Class II and hyperdivergent patients reportedly have a narrow upper airway and a high risk of OSA [29, 30]. In our study, class II and hyperdivergent patients with a narrow oropharynx and posterior hyoid bone position did not exhibit oropharynx collapse, but they tended to exhibit increases in oropharynx volume and MCA after extraction treatment. Zhang et al. also analysed the effects of extraction on upper airway changes in skeletal class II and hyperdivergent patients; consistent with our results, they found that the volume and MCA did not change significantly [10]. Hence, changes in oropharynx variables might not be associated with baseline condition; skeletal class II and hyperdivergent patients without OSA did not exhibit contraindications for premolar extraction.

In addition to skeletal pattern, changes in the upper airway after extraction treatment may have been inconsistent among previous studies because of variations in anterior teeth retraction. The extraction space could be closed by anterior teeth retraction and posterior teeth mesial movement. We divided extraction patients into maximum and moderate retraction groups based on changes in U1-X. Changes in oropharynx variables did not differ significantly between groups, consistent with a study by Valiathan et al., who found that changes in incisor angulation and position did not cause significant differences in oropharynx volumes [31]. In the present study, the volume and MCA of the oropharynx from T0 to T1 increased significantly in the moderate retraction group, but not in the maximum retraction group. This finding was consistent with our expectations because the maxillary mini-screw was commonly used in the maximum retraction group to achieve considerable retraction of anterior teeth, while class II elastic was commonly used in the moderate retraction group. The mesial movement of posterior teeth and the use of class II elastic might have contributed to a significant increase in oropharynx size in the moderate retraction group.

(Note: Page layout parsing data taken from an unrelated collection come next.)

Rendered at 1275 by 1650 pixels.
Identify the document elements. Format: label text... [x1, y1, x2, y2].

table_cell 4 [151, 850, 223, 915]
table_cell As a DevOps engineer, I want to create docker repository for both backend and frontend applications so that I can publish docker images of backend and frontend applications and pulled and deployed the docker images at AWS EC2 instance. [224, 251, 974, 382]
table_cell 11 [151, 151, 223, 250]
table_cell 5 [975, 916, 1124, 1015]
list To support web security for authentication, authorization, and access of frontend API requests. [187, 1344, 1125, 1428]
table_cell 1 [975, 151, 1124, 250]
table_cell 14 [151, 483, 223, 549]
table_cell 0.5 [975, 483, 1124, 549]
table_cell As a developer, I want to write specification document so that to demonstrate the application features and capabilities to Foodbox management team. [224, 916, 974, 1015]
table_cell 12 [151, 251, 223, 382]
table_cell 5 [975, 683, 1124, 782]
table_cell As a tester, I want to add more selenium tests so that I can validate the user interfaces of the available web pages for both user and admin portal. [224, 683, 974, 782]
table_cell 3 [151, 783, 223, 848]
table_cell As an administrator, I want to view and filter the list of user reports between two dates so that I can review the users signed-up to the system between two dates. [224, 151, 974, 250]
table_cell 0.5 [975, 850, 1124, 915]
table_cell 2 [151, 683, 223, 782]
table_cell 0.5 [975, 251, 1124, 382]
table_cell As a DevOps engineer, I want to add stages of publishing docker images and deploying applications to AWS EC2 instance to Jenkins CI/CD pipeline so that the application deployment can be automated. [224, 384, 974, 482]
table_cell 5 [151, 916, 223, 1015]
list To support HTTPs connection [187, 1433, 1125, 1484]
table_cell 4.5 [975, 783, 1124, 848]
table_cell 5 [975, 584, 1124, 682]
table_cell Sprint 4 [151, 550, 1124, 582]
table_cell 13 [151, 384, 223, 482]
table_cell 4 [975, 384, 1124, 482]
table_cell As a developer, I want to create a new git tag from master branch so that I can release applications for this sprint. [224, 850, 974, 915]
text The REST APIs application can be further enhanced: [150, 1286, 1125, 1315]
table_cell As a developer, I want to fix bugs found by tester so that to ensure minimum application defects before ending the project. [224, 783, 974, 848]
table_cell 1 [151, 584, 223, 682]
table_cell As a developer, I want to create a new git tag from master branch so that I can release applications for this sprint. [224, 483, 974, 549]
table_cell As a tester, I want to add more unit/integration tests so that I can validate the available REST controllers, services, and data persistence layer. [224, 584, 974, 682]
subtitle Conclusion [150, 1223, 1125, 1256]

There are some limitations in this study. Firstly, the number of non-extraction patients was limited in this study due to ethical considerations. We used CBCT to confirm the amount of anterior tooth retraction in extraction patients according to pre-treatment alveolar bone morphology; teeth were kept in alveolar bone after orthodontic treatment. Most non-extraction patients in our study used CBCT only because of factors related to implant restoration and impacted teeth, which caused a small sample size of control group. Secondly, the airway could be easily influenced by factors such as age, sex, weight, head position, breathing mode, and tongue position [32, 33]. The upper airway size increases until 20 years of age and decreases thereafter [34, 35]. Our study population was limited to fully grown females in an attempt to avoid these confounding factors. While, the OSA is more prevalent in male patients than in female patients [36]. In this study, we only included female patients. The effects of first premolar extraction on the oropharynx and hyoid bone positions in male patients should be further investigated. Besides, body mass index was not recorded after orthodontic treatment, so the effects of weight changes during orthodontic treatment could not be analysed. Thirdly, due to the relatively low prevalence of four premolar extraction in skeletal class III patients and hypodivergent patients in Asian, only skeletal class I and class II patients with hyperdivergent and normodivergent patterns were included. Importantly, the ability for upper airway adaptation should be considered when interpreting our findings. Our results only reflect changes in the size and morphology of the oropharynx and the hyoid bone position in female extraction patients. Respiratory function and the long-term stabilities of the oropharynx and hyoid bone should be investigated in future studies.